» **DATA SUPPLIED**:
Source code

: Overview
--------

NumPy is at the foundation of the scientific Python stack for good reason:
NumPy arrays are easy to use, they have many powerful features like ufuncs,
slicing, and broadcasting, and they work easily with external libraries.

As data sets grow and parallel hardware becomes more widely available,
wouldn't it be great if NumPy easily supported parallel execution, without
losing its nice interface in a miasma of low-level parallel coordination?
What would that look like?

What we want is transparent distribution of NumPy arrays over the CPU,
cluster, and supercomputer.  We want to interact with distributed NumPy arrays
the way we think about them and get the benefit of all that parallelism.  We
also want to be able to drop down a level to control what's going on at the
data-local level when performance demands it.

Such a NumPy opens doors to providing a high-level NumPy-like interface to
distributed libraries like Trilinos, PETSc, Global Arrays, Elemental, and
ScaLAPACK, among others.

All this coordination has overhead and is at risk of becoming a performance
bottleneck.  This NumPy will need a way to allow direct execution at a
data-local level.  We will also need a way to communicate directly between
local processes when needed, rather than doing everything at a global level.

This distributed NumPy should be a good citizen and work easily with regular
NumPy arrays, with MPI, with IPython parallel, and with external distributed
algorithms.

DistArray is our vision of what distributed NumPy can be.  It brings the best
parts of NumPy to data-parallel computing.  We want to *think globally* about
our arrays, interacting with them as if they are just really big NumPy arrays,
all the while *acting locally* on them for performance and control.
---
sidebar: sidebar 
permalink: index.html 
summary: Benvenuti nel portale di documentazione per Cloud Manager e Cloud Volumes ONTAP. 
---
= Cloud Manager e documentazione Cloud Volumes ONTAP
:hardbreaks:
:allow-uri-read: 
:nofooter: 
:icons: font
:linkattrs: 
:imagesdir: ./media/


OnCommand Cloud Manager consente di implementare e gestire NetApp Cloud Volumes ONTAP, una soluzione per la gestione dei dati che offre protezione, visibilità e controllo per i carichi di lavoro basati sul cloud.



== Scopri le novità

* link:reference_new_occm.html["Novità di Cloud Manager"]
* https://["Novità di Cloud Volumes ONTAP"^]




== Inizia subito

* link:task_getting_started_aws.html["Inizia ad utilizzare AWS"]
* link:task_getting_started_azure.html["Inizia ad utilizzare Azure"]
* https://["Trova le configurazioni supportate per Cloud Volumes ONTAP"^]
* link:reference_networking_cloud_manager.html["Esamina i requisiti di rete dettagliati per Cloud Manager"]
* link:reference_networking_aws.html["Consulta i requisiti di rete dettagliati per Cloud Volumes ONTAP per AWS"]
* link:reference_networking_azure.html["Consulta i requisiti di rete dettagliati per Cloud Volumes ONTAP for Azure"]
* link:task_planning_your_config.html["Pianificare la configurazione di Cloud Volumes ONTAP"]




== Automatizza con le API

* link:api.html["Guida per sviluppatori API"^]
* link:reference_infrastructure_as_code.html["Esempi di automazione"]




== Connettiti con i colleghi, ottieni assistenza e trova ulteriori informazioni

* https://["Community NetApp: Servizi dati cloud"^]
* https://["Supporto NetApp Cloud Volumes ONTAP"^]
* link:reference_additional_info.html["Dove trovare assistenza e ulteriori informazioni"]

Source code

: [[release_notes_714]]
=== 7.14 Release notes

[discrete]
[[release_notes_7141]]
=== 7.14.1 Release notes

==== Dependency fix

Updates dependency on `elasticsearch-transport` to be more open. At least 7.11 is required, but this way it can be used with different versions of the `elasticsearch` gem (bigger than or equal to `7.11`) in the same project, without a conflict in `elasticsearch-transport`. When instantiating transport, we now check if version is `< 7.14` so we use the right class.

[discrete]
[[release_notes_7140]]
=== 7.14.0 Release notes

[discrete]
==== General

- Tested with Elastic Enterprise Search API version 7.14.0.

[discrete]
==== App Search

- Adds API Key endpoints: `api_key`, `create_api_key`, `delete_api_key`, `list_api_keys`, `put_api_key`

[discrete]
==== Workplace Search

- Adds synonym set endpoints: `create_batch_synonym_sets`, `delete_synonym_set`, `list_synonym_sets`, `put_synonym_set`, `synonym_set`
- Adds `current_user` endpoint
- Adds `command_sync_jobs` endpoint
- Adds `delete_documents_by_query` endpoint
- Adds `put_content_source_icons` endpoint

» **BRIEF**:
Repeat back the material above verbatim, including every line.

» **SOLUTION BELOW**:
Source code

: Overview
--------

NumPy is at the foundation of the scientific Python stack for good reason:
NumPy arrays are easy to use, they have many powerful features like ufuncs,
slicing, and broadcasting, and they work easily with external libraries.

As data sets grow and parallel hardware becomes more widely available,
wouldn't it be great if NumPy easily supported parallel execution, without
losing its nice interface in a miasma of low-level parallel coordination?
What would that look like?

What we want is transparent distribution of NumPy arrays over the CPU,
cluster, and supercomputer.  We want to interact with distributed NumPy arrays
the way we think about them and get the benefit of all that parallelism.  We
also want to be able to drop down a level to control what's going on at the
data-local level when performance demands it.

Such a NumPy opens doors to providing a high-level NumPy-like interface to
distributed libraries like Trilinos, PETSc, Global Arrays, Elemental, and
ScaLAPACK, among others.

All this coordination has overhead and is at risk of becoming a performance
bottleneck.  This NumPy will need a way to allow direct execution at a
data-local level.  We will also need a way to communicate directly between
local processes when needed, rather than doing everything at a global level.

This distributed NumPy should be a good citizen and work easily with regular
NumPy arrays, with MPI, with IPython parallel, and with external distributed
algorithms.

DistArray is our vision of what distributed NumPy can be.  It brings the best
parts of NumPy to data-parallel computing.  We want to *think globally* about
our arrays, interacting with them as if they are just really big NumPy arrays,
all the while *acting locally* on them for performance and control.
---
sidebar: sidebar 
permalink: index.html 
summary: Benvenuti nel portale di documentazione per Cloud Manager e Cloud Volumes ONTAP. 
---
= Cloud Manager e documentazione Cloud Volumes ONTAP
:hardbreaks:
:allow-uri-read: 
:nofooter: 
:icons: font
:linkattrs: 
:imagesdir: ./media/


OnCommand Cloud Manager consente di implementare e gestire NetApp Cloud Volumes ONTAP, una soluzione per la gestione dei dati che offre protezione, visibilità e controllo per i carichi di lavoro basati sul cloud.



== Scopri le novità

* link:reference_new_occm.html["Novità di Cloud Manager"]
* https://["Novità di Cloud Volumes ONTAP"^]




== Inizia subito

* link:task_getting_started_aws.html["Inizia ad utilizzare AWS"]
* link:task_getting_started_azure.html["Inizia ad utilizzare Azure"]
* https://["Trova le configurazioni supportate per Cloud Volumes ONTAP"^]
* link:reference_networking_cloud_manager.html["Esamina i requisiti di rete dettagliati per Cloud Manager"]
* link:reference_networking_aws.html["Consulta i requisiti di rete dettagliati per Cloud Volumes ONTAP per AWS"]
* link:reference_networking_azure.html["Consulta i requisiti di rete dettagliati per Cloud Volumes ONTAP for Azure"]
* link:task_planning_your_config.html["Pianificare la configurazione di Cloud Volumes ONTAP"]




== Automatizza con le API

* link:api.html["Guida per sviluppatori API"^]
* link:reference_infrastructure_as_code.html["Esempi di automazione"]




== Connettiti con i colleghi, ottieni assistenza e trova ulteriori informazioni

* https://["Community NetApp: Servizi dati cloud"^]
* https://["Supporto NetApp Cloud Volumes ONTAP"^]
* link:reference_additional_info.html["Dove trovare assistenza e ulteriori informazioni"]

Source code

: [[release_notes_714]]
=== 7.14 Release notes

[discrete]
[[release_notes_7141]]
=== 7.14.1 Release notes

==== Dependency fix

Updates dependency on `elasticsearch-transport` to be more open. At least 7.11 is required, but this way it can be used with different versions of the `elasticsearch` gem (bigger than or equal to `7.11`) in the same project, without a conflict in `elasticsearch-transport`. When instantiating transport, we now check if version is `< 7.14` so we use the right class.

[discrete]
[[release_notes_7140]]
=== 7.14.0 Release notes

[discrete]
==== General

- Tested with Elastic Enterprise Search API version 7.14.0.

[discrete]
==== App Search

- Adds API Key endpoints: `api_key`, `create_api_key`, `delete_api_key`, `list_api_keys`, `put_api_key`

[discrete]
==== Workplace Search

- Adds synonym set endpoints: `create_batch_synonym_sets`, `delete_synonym_set`, `list_synonym_sets`, `put_synonym_set`, `synonym_set`
- Adds `current_user` endpoint
- Adds `command_sync_jobs` endpoint
- Adds `delete_documents_by_query` endpoint
- Adds `put_content_source_icons` endpoint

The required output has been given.